Multi-Cluster Backup and Restore Example
Multi-Cluster Backup and Restore Example
This example demonstrates a complete multi-cluster backup and restore workflow for a Hiero network using Solo’s config ops commands. It showcases an advanced deployment pattern with:
- Dual-cluster deployment - Consensus nodes distributed across two Kubernetes clusters
- External PostgreSQL database - Mirror node using external database for production-like setup
- Complete component stack - Consensus, block, mirror, relay, and explorer nodes
- Full backup/restore cycle - ConfigMaps, Secrets, Logs, State files, and database dumps
- Disaster recovery - Complete cluster recreation and restoration from backup
Getting This Example
Download Archive
You can download this example as a standalone archive from the Solo releases page:
https://github.com/hiero-ledger/solo/releases/download/<release_version>/multicluster-backup-restore.zip
View on GitHub
Browse the source code and configuration files for this example in the GitHub repository.
Architecture
Cluster Distribution
- Cluster 1 (solo-e2e-c1): node1 (first consensus node)
- Cluster 2 (solo-e2e-c2): node2 (second consensus node), block node, mirror node, explorer, relay, PostgreSQL database
This demonstrates a realistic multi-cluster deployment where components are distributed across different Kubernetes clusters for high availability and fault tolerance.
Self-Contained Example: All configuration files and scripts are included in this directory - no external dependencies required.

Work to complete »
1. According to the multi-cluster backup and restore page, which cluster runs the PostgreSQL database?
2. Condense the paragraph that begins "This example demonstrates", together with its bulleted points, into a shorter list that keeps the main facts from the multi-cluster backup and restore page.
3. Carry on the multi-cluster backup and restore page from the point where it stops.
The listing comes from a separate source, unrelated to the multi-cluster backup and restore page.

Data extract »
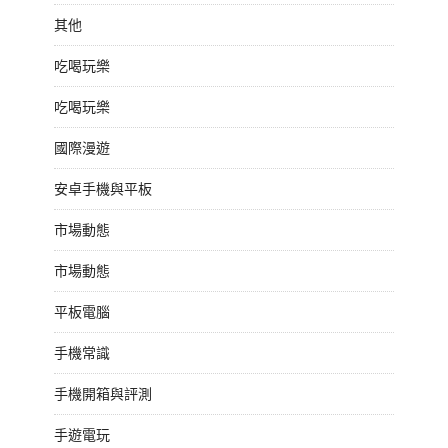
其他
吃喝玩樂
吃喝玩樂
國際漫遊
安卓手機與平板
市場動態
市場動態
平板電腦
手機常識
手機開箱與評測
手遊電玩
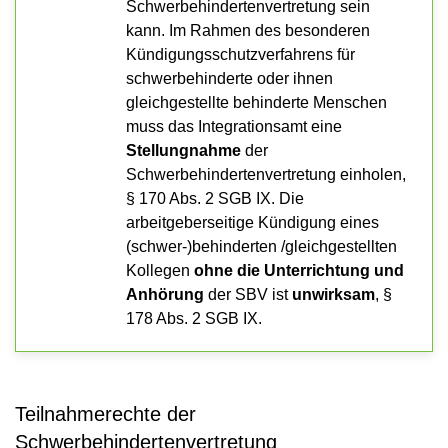
Schwerbehindertenvertretung sein
kann. Im Rahmen des besonderen
Kündigungsschutzverfahrens für
schwerbehinderte oder ihnen
gleichgestellte behinderte Menschen
muss das Integrationsamt eine
Stellungnahme
der
Schwerbehindertenvertretung einholen,
§ 170 Abs. 2 SGB IX. Die
arbeitgeberseitige Kündigung eines
(schwer-)behinderten /gleichgestellten
Kollegen
ohne die Unterrichtung und
Anhörung
der SBV ist
unwirksam
, §
178 Abs. 2 SGB IX.
Teilnahmerechte der
Schwerbehindertenvertretung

Results of the tasks »
1. Cluster 2 (solo-e2e-c2).

2.
Full multi-cluster backup and restore workflow for a Hiero network, using Solo's config ops commands:
- Consensus nodes split across two Kubernetes clusters
- Mirror node backed by an external PostgreSQL database
- Consensus, block, mirror, relay and explorer nodes
- Backup and restore of ConfigMaps, Secrets, logs, state files and database dumps
- Disaster recovery by recreating clusters and restoring from backup

3.
Prerequisites
- Task installed (
brew install go-task/tap/go-taskon macOS) - Kind installed (
brew install kindon macOS) - kubectl installed
- Helm installed (
brew install helmon macOS) - Node.js 22+ and npm installed
- Docker Desktop running with sufficient resources (Memory: 12GB+ recommended for dual clusters)
Quick Start
Run Complete Workflow
Execute the entire backup/restore workflow with a single command:
task
This will:
- ✅ Create two Kind clusters with Docker networking
- ✅ Deploy consensus nodes across both clusters (node1 on cluster 1, node2 on cluster 2)
- ✅ Deploy PostgreSQL database on cluster 2
- ✅ Deploy block node, mirror node (with external DB), explorer, and relay on cluster 2
- ✅ Generate test transactions to create network state
- ✅ Backup the entire network (ConfigMaps, Secrets, Logs, State, Database)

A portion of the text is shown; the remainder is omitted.